Keywords: Public transit; Accessibility; Envelope of output; Returns to scale; Metropolitan area

Physical Activity in School Travel: A Cross-Nested Logit Approach

Recent working paper

The tree decision for a two-level cross-nested logit model
The tree decision for a two-level cross-nested logit model

This paper considers school access by both active (walk, bike), quasi-active (walk to transit) and non-active modes (car) in a two-level cross-nested logit framework. A sample of 3,272 middle and high school students was collected in Tehran. The results of the cross-nested logit model suggest that for people who choose walking, increasing a 1 percent in home-to-school distance reduces the probability of walking by 3.51 percent. While, this reduction is equal to 2.82 and 2.27 percent as per the multinomial and nested logit models, respectively. This is a direct consequence of the model specification that results in underestimating the effect of distance by 1.24 percent. It is also worth mentioning that, a one percent increase in home-to-school distance diminishes the probability of taking public transit by 1.04 among public transit users, while increases the probability of shifting to public transit from walking by 1.39 percent. Further, a one percent increase of the distance to public transport, decreases the probability of students’ physical activity, approximately, 0.04 percent.
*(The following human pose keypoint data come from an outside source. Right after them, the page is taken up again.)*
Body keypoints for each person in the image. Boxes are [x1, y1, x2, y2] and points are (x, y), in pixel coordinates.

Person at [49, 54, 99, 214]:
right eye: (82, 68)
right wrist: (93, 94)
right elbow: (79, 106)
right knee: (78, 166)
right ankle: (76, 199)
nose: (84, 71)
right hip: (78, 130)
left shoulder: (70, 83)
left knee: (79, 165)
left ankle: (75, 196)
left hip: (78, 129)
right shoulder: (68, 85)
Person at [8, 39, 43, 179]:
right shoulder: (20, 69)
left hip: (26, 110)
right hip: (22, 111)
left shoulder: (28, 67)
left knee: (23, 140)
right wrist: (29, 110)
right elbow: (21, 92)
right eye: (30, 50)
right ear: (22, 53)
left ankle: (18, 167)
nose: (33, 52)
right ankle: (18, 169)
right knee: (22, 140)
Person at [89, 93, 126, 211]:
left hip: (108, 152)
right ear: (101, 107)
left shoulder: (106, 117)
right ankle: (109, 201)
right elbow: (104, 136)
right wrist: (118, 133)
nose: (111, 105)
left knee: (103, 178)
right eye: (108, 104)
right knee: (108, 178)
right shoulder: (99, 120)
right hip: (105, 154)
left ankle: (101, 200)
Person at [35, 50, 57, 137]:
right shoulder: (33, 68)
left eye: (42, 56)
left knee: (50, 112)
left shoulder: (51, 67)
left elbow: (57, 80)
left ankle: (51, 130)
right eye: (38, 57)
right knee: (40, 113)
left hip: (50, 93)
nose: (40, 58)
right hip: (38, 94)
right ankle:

Keywords: Public Transit; Active Mode of Travel; School Trips; Tehran

Intra-household Bargaining for School Trip Accompaniment of Children: A Group Decision Approach with Altruism

Recent working paper

The share of travel mode in each escorting group
The share of travel mode in each escorting group

This paper tests a group decision-making model with altruism to examine the school travel behavior of schoolchildren aged between 6 and 18 years in the Minneapolis-St. Paul metropolitan area. The school trip information of 1,737 two-parent families with a schoolchild is extracted from Travel Behavior Inventory data collected by the Metropolitan Council between the Fall 2010 and Spring 2012. The proposed model has four distinctive characteristics compared with traditional developed models in the field of school travel behavior including: (1) considering the schoolchild explicitly in the model, (2) allowing for bargaining or negotiation within households, (3) quantifying the intra-household interaction among family members, and (4) determining the decision weight function for household members. This framework also covers a household with three members, namely, a father, a mother, and a schoolchild, while unlike other studies is not limited to dual-worker families. To test the hypotheses, we developed two models with and without the group-decision approach. Further, the models are separately developed for different age groups, namely schoolchildren aged between 6-12 and 12-18 years. This study considered at a wide range of variables such as work status of parents, age and gender of students, mode of travel, and distance to school. The findings of this study demonstrate that the elasticities of two modeling approaches are different not only in the value, but in the sign in some cases. In more than 90 percent of the cases, further, the unitary household model overestimates the results. More precisely, the elasticities of unitary household model are as large as 2 times more than that of the group-decision model in 25 percent of cases. This is a direct consequence of model misspecification that misleads both long-term and short-term policies where the intra-household bargaining and interaction is overlooked in travel behavior models.